The share consolidation is being calculated by reference to Berkeley's share price, with the intention that the share price after the share consolidation is approximately equal to the share price beforehand.


Following the enhanced capital returns, Berkeley intends to revert to a return of £280 million per year through to September 2025. However, Berkeley will continue to review its capital allocation policy to determine if it is appropriate to return additional capital to shareholders.


The Board of Berkeley views share buy-backs as an important part of its ongoing strategy for capital allocation, reflecting the benefit to shareholders of long-term value creation within the business.


Remuneration Policy Review


In line with its commitment made following Berkeley's Annual General Meeting in September and at the interim results for the six months to 31 October 2019, the Board will consult with shareholders on its Remuneration Policy, ensuring that it remains closely aligned to Berkeley's strategy, including capital allocation.


Berkeley expects to send a circular to its shareholders by the end of February 2020, seeking shareholders' approval to the proposed amendments. This is expected to include resolutions to enable the creation of the B and C shares and to consolidate the existing ordinary share capital, with a view to completing the payment of the B share cash return of £4.00 per share during March 2020 and the C share cash return of £4.40 per share in March 2021. A further announcement with full details of the proposals will be made in due course.




The Berkeley Group Holdings plc

01932 868555

Richard Stearn

Novella Communications

020 3151 7008

Tim Robertson

UBS AG London Branch

020 7567 8000

John Woolland

Thomas Raynsford


The person responsible for arranging for the release of this announcement on behalf of Berkeley is Richard Stearn, Group Finance Director.

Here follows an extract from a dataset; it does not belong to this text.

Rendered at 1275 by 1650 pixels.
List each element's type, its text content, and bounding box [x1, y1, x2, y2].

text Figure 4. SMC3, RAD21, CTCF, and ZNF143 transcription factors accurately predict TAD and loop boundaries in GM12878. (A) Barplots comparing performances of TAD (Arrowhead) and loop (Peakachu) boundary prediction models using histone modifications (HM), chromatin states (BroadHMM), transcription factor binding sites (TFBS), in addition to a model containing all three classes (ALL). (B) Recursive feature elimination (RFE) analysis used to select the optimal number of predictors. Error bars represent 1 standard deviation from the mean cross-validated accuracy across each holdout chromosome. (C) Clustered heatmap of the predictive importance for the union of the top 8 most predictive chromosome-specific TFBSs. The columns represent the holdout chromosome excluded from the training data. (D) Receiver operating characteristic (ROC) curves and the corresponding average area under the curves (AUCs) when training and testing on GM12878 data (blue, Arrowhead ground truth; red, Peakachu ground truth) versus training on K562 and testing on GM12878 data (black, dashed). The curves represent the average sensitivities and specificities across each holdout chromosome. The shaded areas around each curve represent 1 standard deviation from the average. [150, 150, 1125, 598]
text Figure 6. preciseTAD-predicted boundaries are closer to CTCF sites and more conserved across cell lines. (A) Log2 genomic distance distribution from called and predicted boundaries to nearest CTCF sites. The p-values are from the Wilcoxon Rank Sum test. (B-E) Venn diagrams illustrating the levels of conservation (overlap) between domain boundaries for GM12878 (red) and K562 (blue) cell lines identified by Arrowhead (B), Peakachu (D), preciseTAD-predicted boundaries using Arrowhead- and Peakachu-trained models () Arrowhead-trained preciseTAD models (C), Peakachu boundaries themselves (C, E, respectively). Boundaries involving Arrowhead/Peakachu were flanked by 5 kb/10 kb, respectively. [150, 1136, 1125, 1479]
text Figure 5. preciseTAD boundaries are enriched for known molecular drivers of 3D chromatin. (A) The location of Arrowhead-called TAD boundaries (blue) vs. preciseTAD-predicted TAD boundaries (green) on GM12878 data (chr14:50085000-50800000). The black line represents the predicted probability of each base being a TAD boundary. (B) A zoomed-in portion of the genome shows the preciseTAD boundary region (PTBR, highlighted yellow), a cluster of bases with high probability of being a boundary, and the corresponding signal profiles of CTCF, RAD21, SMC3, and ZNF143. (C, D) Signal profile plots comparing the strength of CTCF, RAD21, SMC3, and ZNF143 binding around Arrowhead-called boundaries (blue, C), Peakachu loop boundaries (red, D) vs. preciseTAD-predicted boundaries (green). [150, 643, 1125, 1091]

About UBS AG London Branch

UBS AG London Branch is authorised and regulated by the Financial Market Supervisory Authority in Switzerland. It is authorised by the Prudential Regulation Authority and subject to regulation by the Financial Conduct Authority and limited regulation by the Prudential Regulation Authority in the United Kingdom.  UBS AG London Branch acts as corporate broker to Berkeley. In connection with its role as corporate broker, UBS AG London Branch, its affiliates and its or their respective directors, officers, employees and agents will not regard any other person as their client, nor will they be responsible to any other person for providing the protections afforded to their clients or for providing advice in relation to the proposed B Share Scheme, the contents of this announcement or any other matter referred to herein.